Mario Rispo

Vita

Mario Rispo’nun özgeçmisi

Mario Rispo Hamburg’ta doğdu. Hamburg kültür sahnesinde yıllarca aktif olarak yer alan Rispo, Schmidt tiyatrosunun ortak kurucularından biri olarak Hamburg ötesi şöhret yaptı.

Türkiye kültürünü kendisi için keşfetmesiyle birlikte Hamburg, Köln ve Berlin’de Alman-Türkiyeli bir çok etkinliğe imza attı.Türkiye müziğine duyduğu ilgi onu Berlin-Kreuzberg Türk Müziği Konservatuarı’nda şan eğitimi almaya kadar götürdü.2004 yıllında bu yana, Hamburg ve Berlin’in yanı sıra şarkıcılık yapmak için gittiği İstanbul’da da yaşamaya başlar.

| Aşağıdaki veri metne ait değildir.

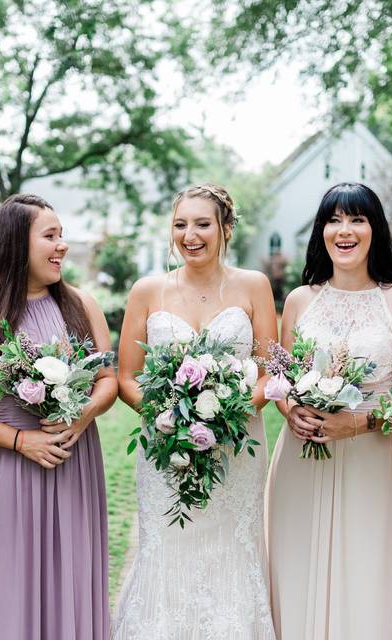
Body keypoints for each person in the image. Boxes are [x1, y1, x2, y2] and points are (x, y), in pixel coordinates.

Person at [0, 194, 116, 639]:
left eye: (62, 235)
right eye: (49, 236)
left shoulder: (81, 304)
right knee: (6, 581)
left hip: (71, 465)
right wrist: (19, 441)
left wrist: (83, 414)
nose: (62, 246)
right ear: (16, 243)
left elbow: (108, 378)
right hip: (0, 470)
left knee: (69, 573)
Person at [111, 184, 279, 639]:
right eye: (181, 224)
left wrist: (229, 412)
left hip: (237, 447)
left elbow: (269, 371)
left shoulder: (254, 286)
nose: (191, 235)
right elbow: (127, 375)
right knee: (167, 546)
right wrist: (169, 418)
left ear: (225, 228)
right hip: (167, 447)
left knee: (230, 548)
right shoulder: (147, 291)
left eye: (203, 224)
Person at [266, 183, 392, 639]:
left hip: (369, 461)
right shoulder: (300, 300)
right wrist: (290, 409)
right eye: (334, 220)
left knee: (367, 572)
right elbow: (282, 380)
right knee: (297, 565)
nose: (345, 230)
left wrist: (357, 423)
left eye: (357, 219)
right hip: (301, 457)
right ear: (321, 232)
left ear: (375, 230)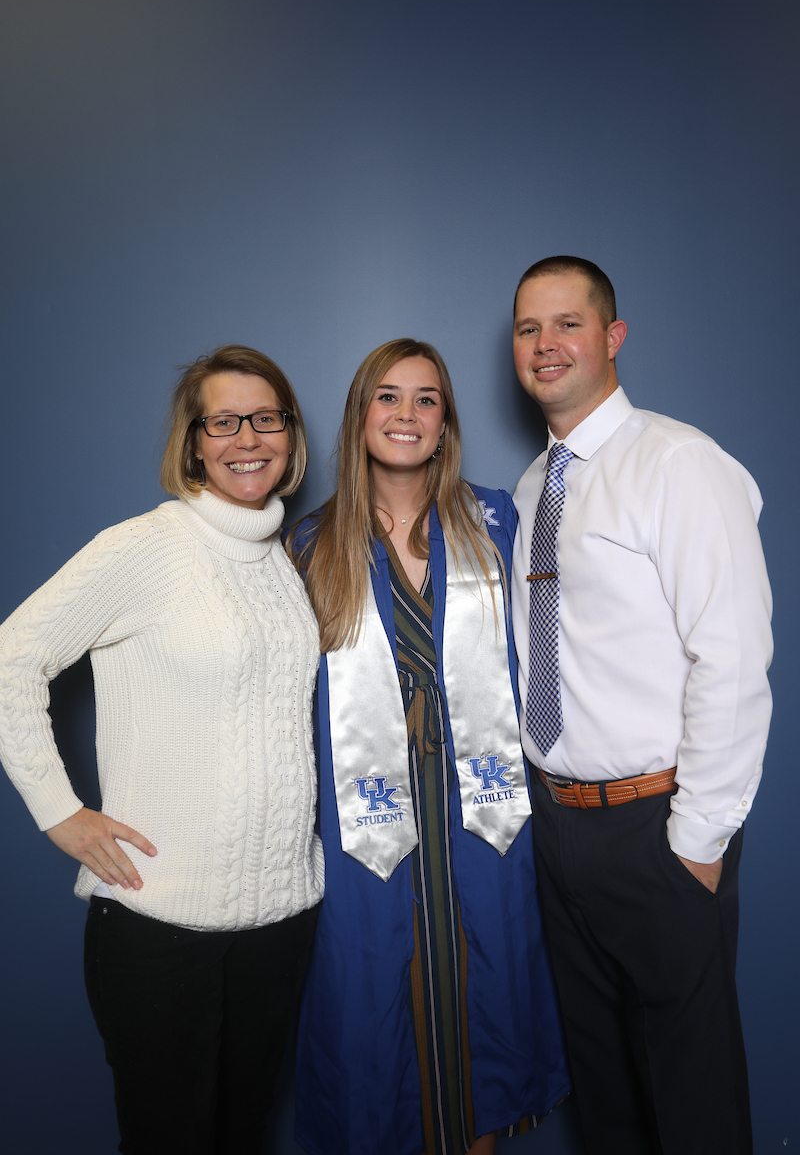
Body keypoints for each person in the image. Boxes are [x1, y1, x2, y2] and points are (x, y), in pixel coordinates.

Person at [0, 345, 323, 1155]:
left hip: (280, 920)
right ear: (195, 441)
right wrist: (60, 811)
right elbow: (12, 657)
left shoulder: (280, 559)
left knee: (243, 1134)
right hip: (160, 925)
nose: (247, 437)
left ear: (291, 434)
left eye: (267, 418)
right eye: (224, 421)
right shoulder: (147, 545)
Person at [510, 256, 773, 1155]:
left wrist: (698, 840)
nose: (546, 346)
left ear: (612, 338)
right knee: (607, 1101)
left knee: (692, 1102)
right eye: (527, 329)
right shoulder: (531, 489)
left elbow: (733, 658)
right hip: (560, 829)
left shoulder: (678, 463)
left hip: (656, 825)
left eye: (567, 324)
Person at [288, 338, 570, 1155]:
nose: (405, 415)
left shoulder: (496, 522)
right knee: (381, 992)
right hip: (366, 807)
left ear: (445, 425)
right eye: (387, 397)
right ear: (359, 416)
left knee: (481, 991)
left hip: (481, 803)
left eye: (425, 399)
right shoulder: (310, 544)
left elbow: (550, 653)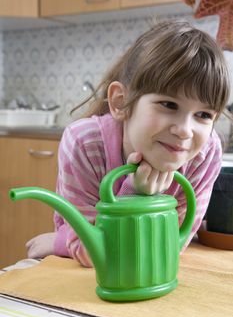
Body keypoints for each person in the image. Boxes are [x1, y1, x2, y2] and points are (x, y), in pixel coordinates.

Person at [26, 20, 230, 267]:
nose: (185, 131)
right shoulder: (84, 144)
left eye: (204, 115)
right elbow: (97, 251)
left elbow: (172, 246)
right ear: (121, 102)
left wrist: (61, 242)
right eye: (168, 105)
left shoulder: (205, 153)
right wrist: (134, 195)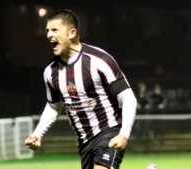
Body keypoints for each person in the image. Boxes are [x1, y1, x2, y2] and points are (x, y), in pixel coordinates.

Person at [24, 9, 137, 169]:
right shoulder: (50, 72)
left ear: (72, 33)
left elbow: (128, 97)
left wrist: (124, 133)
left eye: (54, 30)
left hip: (108, 131)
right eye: (47, 30)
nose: (49, 34)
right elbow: (53, 106)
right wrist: (37, 134)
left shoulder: (99, 60)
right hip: (84, 141)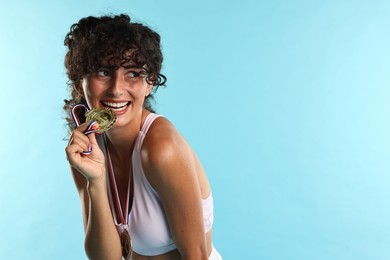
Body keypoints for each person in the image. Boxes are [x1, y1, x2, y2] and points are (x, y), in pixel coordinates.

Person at [63, 14, 222, 260]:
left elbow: (196, 256)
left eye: (133, 73)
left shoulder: (160, 149)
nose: (117, 89)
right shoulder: (87, 150)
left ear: (150, 84)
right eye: (104, 71)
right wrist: (96, 181)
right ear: (79, 82)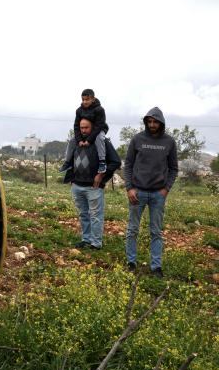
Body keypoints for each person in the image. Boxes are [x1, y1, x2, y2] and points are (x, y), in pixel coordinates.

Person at [124, 107, 178, 278]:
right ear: (146, 122)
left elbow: (173, 169)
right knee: (133, 229)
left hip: (157, 194)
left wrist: (166, 189)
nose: (152, 124)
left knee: (156, 231)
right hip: (137, 192)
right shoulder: (137, 139)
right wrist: (129, 187)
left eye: (155, 122)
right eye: (150, 121)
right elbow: (128, 165)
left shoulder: (169, 142)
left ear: (161, 123)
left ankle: (156, 267)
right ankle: (131, 262)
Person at [64, 117, 121, 249]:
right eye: (81, 128)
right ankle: (86, 239)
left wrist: (101, 176)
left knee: (96, 216)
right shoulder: (76, 141)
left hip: (93, 187)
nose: (83, 130)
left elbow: (116, 162)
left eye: (86, 128)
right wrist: (72, 179)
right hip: (77, 185)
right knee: (83, 214)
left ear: (93, 127)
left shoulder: (102, 142)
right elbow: (70, 160)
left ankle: (96, 243)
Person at [60, 88, 110, 174]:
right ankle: (67, 162)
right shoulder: (79, 110)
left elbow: (99, 126)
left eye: (87, 99)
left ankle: (102, 162)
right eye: (83, 99)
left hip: (99, 129)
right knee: (72, 140)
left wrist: (89, 140)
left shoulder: (100, 110)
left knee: (100, 138)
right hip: (84, 131)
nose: (85, 102)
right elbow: (76, 126)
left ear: (93, 99)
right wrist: (79, 140)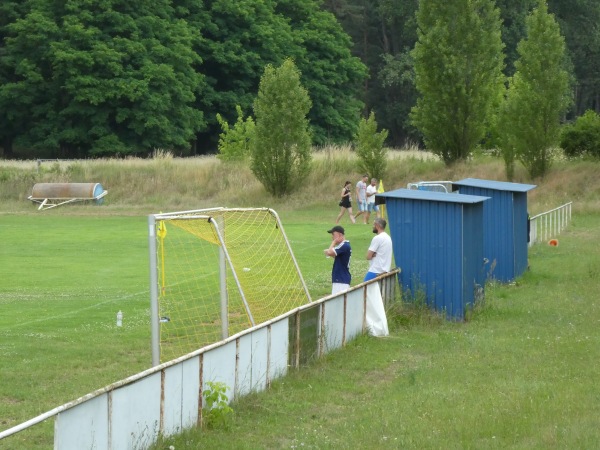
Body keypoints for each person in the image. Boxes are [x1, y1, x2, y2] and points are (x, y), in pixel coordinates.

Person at [324, 225, 352, 294]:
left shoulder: (344, 245)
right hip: (340, 278)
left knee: (338, 302)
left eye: (333, 235)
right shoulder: (344, 246)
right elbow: (334, 255)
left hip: (341, 279)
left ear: (340, 235)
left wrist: (333, 242)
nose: (332, 237)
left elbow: (329, 252)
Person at [364, 218, 393, 282]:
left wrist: (372, 255)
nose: (372, 227)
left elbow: (368, 256)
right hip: (385, 270)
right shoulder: (388, 237)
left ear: (377, 226)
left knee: (364, 289)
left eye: (373, 225)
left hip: (375, 270)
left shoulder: (377, 238)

Helga Othenin-Girard (gazeteci) Mario Rispo hakkında

Hamburg’takı Osdorfer Born’da altın kaşık ve ona ait beşiğin masalından bahsetmeye gerek yoktur. Burada öyle doğan kimse yok. Buradaki nüfusun yüzde otuzu, çoğu Türkiyeli olmak üzere Alman kökenli olmayanlardan oluşuyor. Mahallenin Türkiyeliler oranı şehir ortalamasının çok üstünde ve bu genellikle sorun olarak görülür.

Yetmişli yıllarda Hamburg’un üç yerine yüksek apartmanlar yapılmıştır, bunların birisi de Osdorfer Born’dur. Başını sokacak bir yer olmaktan başka bir şey vaat etmeyen bir yerdir burası. Burada yaşamak, bugüne dek çok zordur, ama yine de birşekilde oluyor. Daha kendileri ergenlik çagından çıkmamış gençlerin ittikleri bebek arabalarının markaları Viper Voyager veya Chicco Trio Black Mistral olmuyor, ama bunun yerine en iyi arkadaşlarının isimleri Savaş ve Barış olabiliyor.Gene de burada Tolstoy destanlarıyla olan her türlü benzerlik bitiyor.

Hayatının anlamını keşfetmek için Mario Rispo beklenmedikten daha yabancı bir dünyaya dalmış. Şarkıcı Osdorfer Born’da büyümüş fakat Prens Bolkonski ve Kont Besuchow gibi hayatin önemli cevaplarını bulmak için kendini savaşa atmayıp başka bir yollu seçmiş.Komşu daireden gelen halay onu baştan çıkarmış ve büyülemiş çünkü…

O zamanlar Mario, Savaş ve Barış en iyi arkadaşlarmış ve birbirini gördükleri zaman «N’aber moruk?» diye selam verirlermiş. Anneleri Halime, genç Almanı ellinden tutup ona mutfakta memleketinden müzik dinletirmiş. Şarkılar dıba perdesi kadar ağır, değişik ve güzel geliyormuş ona. Yavaş yavaş Osdorfer Born’lu çocuk yorumcuları tanımaya başlamış: Muazzez Abacı, Zeki Müren ve Bülent Ersoy.20 yaşında ilk defa İstanbula gittiğinde, Türkiye müziği onu çoktan hasret, acı ve ölümsüz aşktan oluşan ağına sarmıştı.Derler ki, müzik insanın gönlünde doğar ve o seni seçtiyse kurtulamazsın birdaha…

Mario Rispo, Türkiye müziğine duyduğu tutkuya sağdık kaldı ve onu meslek olarak seçti. Senelerce İstanbul’da ve Hamburg’ta Türk Sanat Müziği okuduktan sonra, ilk sahne performansına soyunmuş.

Bu geçmişe kendi köklerimize, Türk Sanat Müziğinin başlangıç dönemiyleö tasavvuf’un ilahileriyle beslenen ve modern Türkçe şarkılarla doğru bir yolculuk.

Bir tutkunun başladığı yere kadar geri giden bir kadar götüren ve bugüne kadar devam eden, aşkın acısı ama aynı zamanda da var olmanın şansı ve sevinci.

Bugün Mario Rispo’ya bir Almanın nasıl klasik Türkiye Müziği söyleyebildiğini sorduklarında o sadece bir cevap verebiliyor: «Müzik insanların ruhunu doldurur, pasaporta vizeye bakmaz!»